Какое было ей дело до Марины, до Ухманского, до их романической любви?.. Разве Горская имела несчастие сама влюбиться в Бориса, без всякого от него к тому повода и поощрения? Разве она была таких строгих правил и мнений, что всякая любовь, даже самая благородная, не выходящая из тесных границ приличия, должна была казаться ей непростительным и неслыханным преступлением?.. Нет! Она не была влюблена в Бориса, она не почитала за грех и обыкновенно не осуждала сердечных отношений; но в настоящем случае ей досадно было, что ее не приняли в поверенные наперсницы, что от нее таились и скрывались, что обошлись без нее, а главное, что ее любопытная догадливость и страсть мешаться в чужие дела и хлопотать о чужих заботах были, как ей казалось, так нагло одурачены родною племянницею.
Кроме того, большая часть женщин почитают себя обокраденными и готовы кричать караул, когда они видят, что другую любят больше, чем они сами когда-либо могли быть любимы. Да в добавку страсть болтать, удовольствие первой распустить по городу новость, долженствующую наделать шума, желание представить себя в выгоднейшем виде, восставая на легкомыслие и безнравственность другой, разве мало этого, чтоб подвигнуть всех Горских в мире (а мало ли их) на разгласку и нападения?
Чем более женщина кричит про другую, подозреваемую или уличенную в запрещенном чувстве или преступной связи, тем более в ней самой предполагается или должно предполагаться добродетели, строгости, чистоты и безгрешности!
Как приятно прославлять себя на счет чужих недостатков! Разве это не одно почти утешение тех строгих добродетелей, которые никогда не бывали искушаемы, потому что ни в ком не пробуждали искушения?

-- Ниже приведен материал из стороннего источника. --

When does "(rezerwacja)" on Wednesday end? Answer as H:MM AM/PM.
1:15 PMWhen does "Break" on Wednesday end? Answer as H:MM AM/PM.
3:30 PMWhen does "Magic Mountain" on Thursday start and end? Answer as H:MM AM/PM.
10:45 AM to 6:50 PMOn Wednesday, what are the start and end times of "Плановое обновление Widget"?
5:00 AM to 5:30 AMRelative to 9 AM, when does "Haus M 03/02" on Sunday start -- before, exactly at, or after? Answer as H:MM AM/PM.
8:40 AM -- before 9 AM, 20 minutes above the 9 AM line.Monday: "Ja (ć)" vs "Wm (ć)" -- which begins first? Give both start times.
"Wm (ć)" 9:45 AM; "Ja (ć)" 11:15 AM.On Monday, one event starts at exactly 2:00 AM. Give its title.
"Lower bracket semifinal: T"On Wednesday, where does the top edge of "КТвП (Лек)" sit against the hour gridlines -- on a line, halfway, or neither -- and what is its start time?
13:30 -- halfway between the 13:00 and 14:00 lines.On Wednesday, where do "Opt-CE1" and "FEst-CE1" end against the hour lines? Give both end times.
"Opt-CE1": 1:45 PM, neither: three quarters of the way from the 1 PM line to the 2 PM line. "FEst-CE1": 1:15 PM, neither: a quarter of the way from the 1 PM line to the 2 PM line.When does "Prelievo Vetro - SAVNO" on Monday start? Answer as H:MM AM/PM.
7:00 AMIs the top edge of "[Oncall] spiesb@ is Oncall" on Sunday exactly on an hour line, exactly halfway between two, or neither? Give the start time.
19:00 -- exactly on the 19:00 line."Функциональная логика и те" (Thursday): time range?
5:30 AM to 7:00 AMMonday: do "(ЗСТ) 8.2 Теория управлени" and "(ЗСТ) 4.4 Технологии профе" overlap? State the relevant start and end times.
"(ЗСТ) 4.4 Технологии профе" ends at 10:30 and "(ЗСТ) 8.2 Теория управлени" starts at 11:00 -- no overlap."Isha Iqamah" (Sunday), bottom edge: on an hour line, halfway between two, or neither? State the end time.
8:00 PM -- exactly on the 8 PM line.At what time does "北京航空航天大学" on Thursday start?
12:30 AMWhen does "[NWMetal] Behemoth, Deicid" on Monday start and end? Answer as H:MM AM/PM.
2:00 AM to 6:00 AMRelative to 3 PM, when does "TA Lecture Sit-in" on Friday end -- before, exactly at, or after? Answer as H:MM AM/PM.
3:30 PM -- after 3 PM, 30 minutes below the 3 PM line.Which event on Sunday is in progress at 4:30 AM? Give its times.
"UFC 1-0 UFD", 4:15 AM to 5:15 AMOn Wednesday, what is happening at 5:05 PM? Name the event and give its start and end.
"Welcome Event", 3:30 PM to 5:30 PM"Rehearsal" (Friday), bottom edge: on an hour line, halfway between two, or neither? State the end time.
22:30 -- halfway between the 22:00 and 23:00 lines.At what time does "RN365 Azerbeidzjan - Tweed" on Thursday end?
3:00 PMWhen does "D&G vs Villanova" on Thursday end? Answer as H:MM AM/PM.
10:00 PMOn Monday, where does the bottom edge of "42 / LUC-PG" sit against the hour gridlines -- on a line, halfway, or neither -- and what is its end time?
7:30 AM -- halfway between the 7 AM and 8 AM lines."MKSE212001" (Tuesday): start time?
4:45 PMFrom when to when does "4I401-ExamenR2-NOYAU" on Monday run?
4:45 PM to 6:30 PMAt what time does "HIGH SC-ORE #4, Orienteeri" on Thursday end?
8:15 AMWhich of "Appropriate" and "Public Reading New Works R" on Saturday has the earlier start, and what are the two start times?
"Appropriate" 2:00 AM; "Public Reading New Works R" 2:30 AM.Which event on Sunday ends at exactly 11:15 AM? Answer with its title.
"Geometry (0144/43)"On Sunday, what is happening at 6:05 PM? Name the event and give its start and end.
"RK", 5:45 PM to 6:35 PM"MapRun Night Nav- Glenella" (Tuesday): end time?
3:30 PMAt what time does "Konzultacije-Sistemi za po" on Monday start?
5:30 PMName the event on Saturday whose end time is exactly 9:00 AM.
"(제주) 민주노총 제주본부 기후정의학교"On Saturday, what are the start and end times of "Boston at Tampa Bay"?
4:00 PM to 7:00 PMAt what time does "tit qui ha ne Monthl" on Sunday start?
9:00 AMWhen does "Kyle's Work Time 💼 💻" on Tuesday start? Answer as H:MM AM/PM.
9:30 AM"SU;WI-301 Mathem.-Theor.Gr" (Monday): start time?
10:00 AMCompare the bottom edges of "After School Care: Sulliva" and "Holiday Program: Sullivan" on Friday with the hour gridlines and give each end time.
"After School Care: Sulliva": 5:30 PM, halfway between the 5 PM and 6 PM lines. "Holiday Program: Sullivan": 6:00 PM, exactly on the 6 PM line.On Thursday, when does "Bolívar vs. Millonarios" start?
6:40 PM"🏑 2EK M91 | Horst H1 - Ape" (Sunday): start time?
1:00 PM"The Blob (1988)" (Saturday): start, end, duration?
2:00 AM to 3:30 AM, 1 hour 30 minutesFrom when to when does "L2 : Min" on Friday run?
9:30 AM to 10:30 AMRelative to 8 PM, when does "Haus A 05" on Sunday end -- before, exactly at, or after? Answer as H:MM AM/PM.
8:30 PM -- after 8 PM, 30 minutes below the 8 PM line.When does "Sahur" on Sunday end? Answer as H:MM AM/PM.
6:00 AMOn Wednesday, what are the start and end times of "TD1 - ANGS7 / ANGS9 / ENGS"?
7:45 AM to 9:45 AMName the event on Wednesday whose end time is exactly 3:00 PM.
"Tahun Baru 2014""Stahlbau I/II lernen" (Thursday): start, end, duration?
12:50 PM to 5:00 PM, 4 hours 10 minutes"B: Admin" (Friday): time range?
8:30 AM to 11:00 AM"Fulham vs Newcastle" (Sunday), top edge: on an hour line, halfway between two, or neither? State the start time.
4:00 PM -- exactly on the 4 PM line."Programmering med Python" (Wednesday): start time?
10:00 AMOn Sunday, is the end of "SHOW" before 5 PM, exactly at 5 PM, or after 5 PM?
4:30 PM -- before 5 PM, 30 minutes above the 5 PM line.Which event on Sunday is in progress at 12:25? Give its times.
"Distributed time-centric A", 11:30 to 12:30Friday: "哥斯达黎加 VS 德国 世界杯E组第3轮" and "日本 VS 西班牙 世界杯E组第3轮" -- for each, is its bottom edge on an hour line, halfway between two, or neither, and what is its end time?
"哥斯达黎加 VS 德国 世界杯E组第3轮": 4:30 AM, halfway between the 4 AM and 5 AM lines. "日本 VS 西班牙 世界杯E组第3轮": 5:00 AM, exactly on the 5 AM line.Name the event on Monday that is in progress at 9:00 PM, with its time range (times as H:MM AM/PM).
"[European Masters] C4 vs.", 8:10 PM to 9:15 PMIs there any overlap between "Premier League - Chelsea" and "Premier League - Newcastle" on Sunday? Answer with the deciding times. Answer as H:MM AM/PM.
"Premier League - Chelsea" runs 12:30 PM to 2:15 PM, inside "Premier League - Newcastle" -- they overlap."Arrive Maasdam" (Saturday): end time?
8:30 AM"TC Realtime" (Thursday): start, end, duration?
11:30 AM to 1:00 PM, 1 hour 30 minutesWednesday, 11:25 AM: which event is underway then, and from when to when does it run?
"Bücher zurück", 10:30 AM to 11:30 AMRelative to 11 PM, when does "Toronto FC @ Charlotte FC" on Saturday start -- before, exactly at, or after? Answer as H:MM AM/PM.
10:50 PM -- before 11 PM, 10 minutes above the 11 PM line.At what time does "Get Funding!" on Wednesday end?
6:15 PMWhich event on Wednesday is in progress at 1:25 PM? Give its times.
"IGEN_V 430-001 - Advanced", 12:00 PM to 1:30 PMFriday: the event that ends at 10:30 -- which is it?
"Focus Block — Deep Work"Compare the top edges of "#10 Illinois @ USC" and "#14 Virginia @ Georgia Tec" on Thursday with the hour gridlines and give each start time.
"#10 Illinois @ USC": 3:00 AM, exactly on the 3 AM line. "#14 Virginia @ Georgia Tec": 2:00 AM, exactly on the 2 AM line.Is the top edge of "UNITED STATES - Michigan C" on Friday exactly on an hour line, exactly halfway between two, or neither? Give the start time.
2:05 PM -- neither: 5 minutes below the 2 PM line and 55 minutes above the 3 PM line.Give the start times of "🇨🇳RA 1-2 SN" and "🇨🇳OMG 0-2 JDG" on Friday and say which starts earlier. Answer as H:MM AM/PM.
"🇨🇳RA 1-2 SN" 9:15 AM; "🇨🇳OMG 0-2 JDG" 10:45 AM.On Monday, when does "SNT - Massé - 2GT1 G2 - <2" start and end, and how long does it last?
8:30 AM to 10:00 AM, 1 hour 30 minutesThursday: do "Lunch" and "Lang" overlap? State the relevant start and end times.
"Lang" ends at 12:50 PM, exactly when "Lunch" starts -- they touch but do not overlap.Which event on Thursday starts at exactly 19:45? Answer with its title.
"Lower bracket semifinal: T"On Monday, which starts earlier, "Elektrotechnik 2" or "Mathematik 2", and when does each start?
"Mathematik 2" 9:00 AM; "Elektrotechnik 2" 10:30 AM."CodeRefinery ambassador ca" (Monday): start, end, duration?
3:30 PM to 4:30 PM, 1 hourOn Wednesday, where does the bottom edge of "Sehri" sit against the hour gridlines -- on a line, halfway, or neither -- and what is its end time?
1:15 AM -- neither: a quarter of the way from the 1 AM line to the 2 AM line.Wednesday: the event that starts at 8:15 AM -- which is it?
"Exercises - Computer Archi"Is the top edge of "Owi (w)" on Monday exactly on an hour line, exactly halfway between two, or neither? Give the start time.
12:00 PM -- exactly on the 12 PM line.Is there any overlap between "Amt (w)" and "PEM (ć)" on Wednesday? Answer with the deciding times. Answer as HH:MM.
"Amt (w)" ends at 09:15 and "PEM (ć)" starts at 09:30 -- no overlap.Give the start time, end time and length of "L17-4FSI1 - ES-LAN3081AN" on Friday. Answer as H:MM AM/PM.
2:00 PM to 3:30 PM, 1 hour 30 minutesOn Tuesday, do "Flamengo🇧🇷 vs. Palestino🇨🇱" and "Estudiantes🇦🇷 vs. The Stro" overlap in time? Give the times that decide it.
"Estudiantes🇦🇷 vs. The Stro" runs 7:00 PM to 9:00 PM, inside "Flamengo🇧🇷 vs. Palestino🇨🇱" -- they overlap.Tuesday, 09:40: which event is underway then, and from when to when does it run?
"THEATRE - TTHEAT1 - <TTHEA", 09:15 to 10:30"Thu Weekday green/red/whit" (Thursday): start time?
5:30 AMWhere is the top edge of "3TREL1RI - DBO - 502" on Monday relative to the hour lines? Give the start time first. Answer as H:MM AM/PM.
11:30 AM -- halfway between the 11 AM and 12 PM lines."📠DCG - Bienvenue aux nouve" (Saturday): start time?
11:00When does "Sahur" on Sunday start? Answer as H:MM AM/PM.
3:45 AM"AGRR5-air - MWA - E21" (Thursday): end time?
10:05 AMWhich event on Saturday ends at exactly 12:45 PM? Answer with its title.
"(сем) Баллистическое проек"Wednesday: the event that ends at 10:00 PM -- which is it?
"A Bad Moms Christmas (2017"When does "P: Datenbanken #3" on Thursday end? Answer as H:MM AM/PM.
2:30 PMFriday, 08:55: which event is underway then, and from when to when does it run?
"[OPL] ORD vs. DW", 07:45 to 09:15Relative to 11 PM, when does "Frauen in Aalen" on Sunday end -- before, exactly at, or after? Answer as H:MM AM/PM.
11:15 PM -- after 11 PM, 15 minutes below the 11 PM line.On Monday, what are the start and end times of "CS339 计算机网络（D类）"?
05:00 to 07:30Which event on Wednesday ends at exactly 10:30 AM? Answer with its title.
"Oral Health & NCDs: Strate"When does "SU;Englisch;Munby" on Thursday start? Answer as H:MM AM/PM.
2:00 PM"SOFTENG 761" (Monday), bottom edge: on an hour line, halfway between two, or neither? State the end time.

И Горская кричала и шумела так усердно про недостойную свою племянницу, что скоро весь Петербург заговорил о Марине и об Ухманском. Разумеется, не всех вдохновлял благородный гнев возмущенной добродетели Горской, не все бранили молодую и до того уважаемую женщину за то, что она, имея, или лучше сказать, не имея мужа, могла предпочесть молодого человека, вполне достойного ее предпочтения; но все-таки первый шаг к предубеждению и восстанию против нее был сделан, и с тех пор праздное внимание всех неблагонамеренных было устремлено на предмет таких нападений и слухов.
А для женщины несчастие начинается с той самой минуты, как имя ее произносится в свете вместе с именем постороннего ей мужчины!
Безопасность ее уничтожена, и первая ложь, первая клевета, первая глупость, которую вздумается про нее распустить бессмысленному болтуну, будет принята и повторена везде за святую истину, как возобновление старого слуха и доказательство, скрепляющее справедливость первого обвинения!